# found a copy of Canning Jars of Canada price guide



## RCO (Dec 15, 2018)

I don't really collect jars , I found this book in a lot of books I got recently at an auction . there was an Ontario dairy book I wanted , so I bought the lot . this book was in it and I don't really know much about it 


actually no cover on the book but searching around , it appears its called " canning jars of Canada " and was written by a Harry Milligan , unsure of date that this version was printed 


its very large , has to be a couple hundred pages  , a lot of pages on "crown jars " but also all the other ones . I have no idea if its rare or even what it might be worth in this condition


----------



## CanadianBottles (Dec 15, 2018)

Nice find!  Looks pretty rare to me, most of these really specialized books from that era are.  It's definitely totally useless as a price guide, but since it looks to be pretty comprehensive it could be a good one.  Though I think the Red Book covers Canadian fruit jars too, right?  In that case I'm not sure, but regardless it's certainly far better than a Unitt's or something like that.


----------



## RCO (Dec 16, 2018)

CanadianBottles said:


> Nice find!  Looks pretty rare to me, most of these really specialized books from that era are.  It's definitely totally useless as a price guide, but since it looks to be pretty comprehensive it could be a good one.  Though I think the Red Book covers Canadian fruit jars too, right?  In that case I'm not sure, but regardless it's certainly far better than a Unitt's or something like that.

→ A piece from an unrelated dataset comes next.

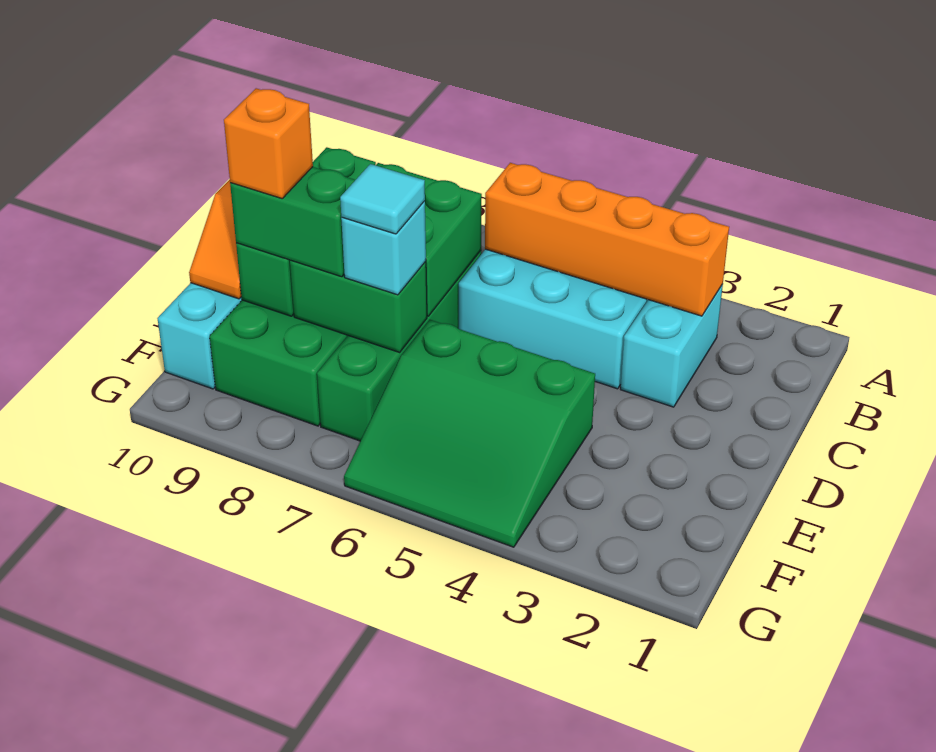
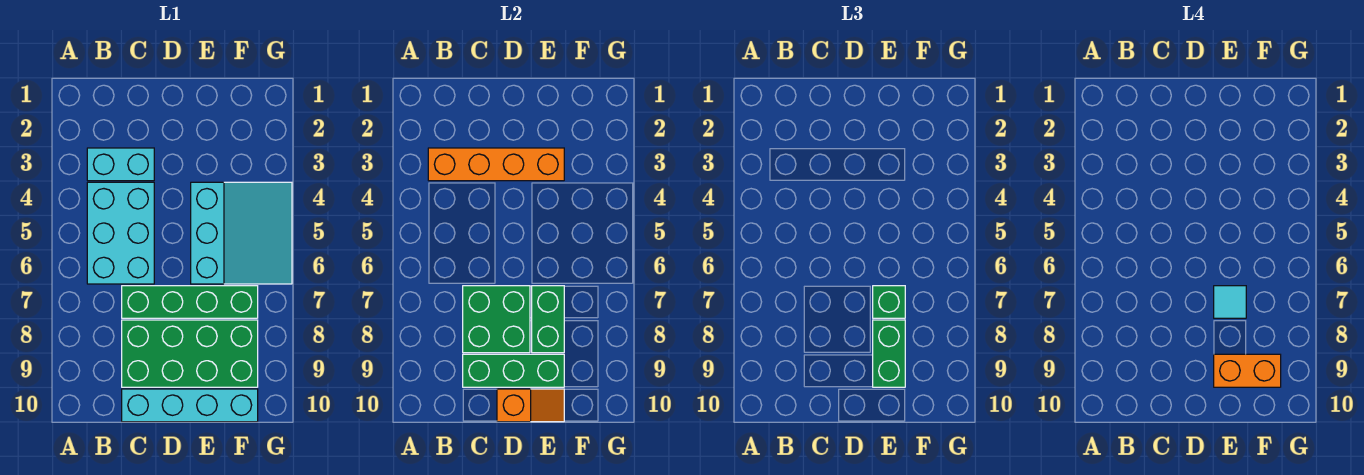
orange 1x4 brick [485,163,729,316] -> orange 1x4 brick turned to [428,148,564,181]
green 3x3 slope [344,320,595,547] -> cyan 3x3 slope [191,182,292,284]
cyan 1x1 brick [341,201,426,295] -> green 1x1 brick [873,286,905,318]
orange 1x1 brick [224,88,313,198] -> orange 1x2 brick [1214,354,1281,387]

I have no idea , doubt very many copies would of been printed . I agree the prices would be out of date . but with so many pictures and descriptions it might be a helpful way to identify jars ?

but never really collected jars so not sure I'd ever use the book and might not end up keeping it


----------



## shotdwn (Dec 16, 2018)

You can never have to many reference books and you may not collect jars but run across a neat old one you may want to find out about.


----------